So erhebt sich dieses Leben aus dem Dunkel in die Zeit: still bewegt, aber immer von den stärksten Kräften, scheinbar abseitig, aber wie kein anderes mit dem unheilvoll wachsenden Schicksal Europas verbunden. Von seiner Erfüllung aus gesehen, ist alles Hemmende, die vielen Jahre des unbekannten, des vergeblichen Ringens, notwendig darin, jede Begegnung symbolisch: wie ein Kunstwerk baut es sich auf in einer weisen Ordnung von Wille und Zufall. Und es hieße klein vom Schicksal denken, betrachtete man es bloß als Spiel, daß dieser Unbekannte gerade in den Jahren zu einer öffentlichen moralischen Macht geworden war, da wie nie ein Anwalt des geistigen Rechtes uns allen vonnöten war.

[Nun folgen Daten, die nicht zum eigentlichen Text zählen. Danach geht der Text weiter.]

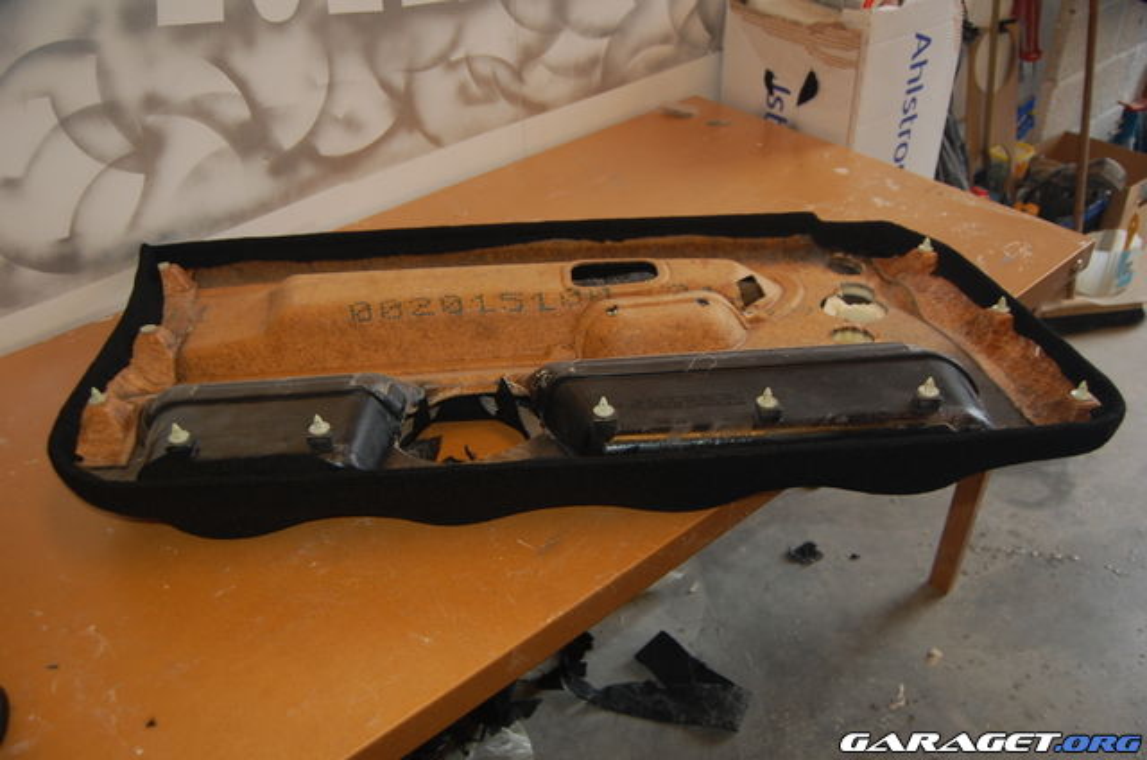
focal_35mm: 28
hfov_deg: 64.7
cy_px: 380
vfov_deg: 45.5
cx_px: 574
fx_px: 906
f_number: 3.5
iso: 400
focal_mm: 19
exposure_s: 1/60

Mit diesem Jahre 1914 verlischt die private Existenz Romain Rollands: sein Leben gehört nicht mehr ihm, sondern der Welt, seine Biographie wird Zeitgeschichte, sie läßt sich nicht mehr ablösen von seiner öffentlichen Tat. Aus seiner Werkstatt ist der Einsame zum Werk in die Welt geschleudert: er, den bisher niemand gekannt hat, lebt bei offenen Türen und Fenstern, jeder Aufsatz, jeder Brief wird Manifest, wie ein heroisches Schauspiel baut seine persönliche Existenz sich auf. Von der Stunde ab, da seine teuerste Idee, die Einheit Europas, sich selbst zu vernichten droht, tritt er aus der Stille seiner Verborgenheit ins Licht, er wird Element der Zeit, unpersönliche Gewalt, ein Kapitel in der Geschichte des europäischen Geistes: und so wenig man Tolstois Leben trennen darf von seiner agitatorischen Tat, so wenig kann man hier den wirkenden Menschen von seiner Wirkung abzugrenzen versuchen. Seit 1914 ist Romain Rolland ganz eines mit seiner Idee und ihrem Kampf. Er ist nicht mehr Schriftsteller, Dichter, Künstler, nicht mehr Eigenwesen. Er ist die Stimme Europas in seiner tiefsten Qual. Er ist das Gewissen der Welt.